§ **PASSAGE PROVIDED**:

┏━━

Liberal worries that consumer capitalism might pose a threat to liberal individualism have always betrayed a touch of snobbery — as if the poor should be content with homespun clothes rather than lusting after the latest fashions. But the arrival of the latest iteration of capitalism — information capitalism — is giving those worries real substance. Information capitalism depends on companies sucking up endless streams of information from the various devices that have been all but grafted onto our bodies and using that information to manipulate our everyday choices. Today’s information giants are, above all, advertising companies that persuade us to give up our most intimate secrets in return for various conveniences and then sell those secrets (duly anonymised) to whoever will pay for them.

Information capitalism embodies a serious threat to the liberal notion of a rational individual. It keeps us constantly exposed to “hidden persuaders” that beep and flash at us from our phones wherever we go. It reduces our sense of agency as employers watch our every move over our shoulders. It plays havoc with our powers of concentration, as we scroll through tiny bursts of information and entertainment.

┗━━

§ **SOURCE DATA**:
┏━━

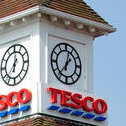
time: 12:36
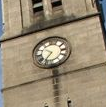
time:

┗━━

§ **TASK REQUIREMENTS**:
- 1) From the passage on information capitalism, repeat the part that begins at the words "Liberal worries that" and stops after the words "pay for them.".
- 2) What does the passage on information capitalism say today's information giants are, above all?

§ **SET OF ANSWERS**:
- 1)
Liberal worries that consumer capitalism might pose a threat to liberal individualism have always betrayed a touch of snobbery — as if the poor should be content with homespun clothes rather than lusting after the latest fashions. But the arrival of the latest iteration of capitalism — information capitalism — is giving those worries real substance. Information capitalism depends on companies sucking up endless streams of information from the various devices that have been all but grafted onto our bodies and using that information to manipulate our everyday choices. Today’s information giants are, above all, advertising companies that persuade us to give up our most intimate secrets in return for various conveniences and then sell those secrets (duly anonymised) to whoever will pay for them.

- 2) Advertising companies.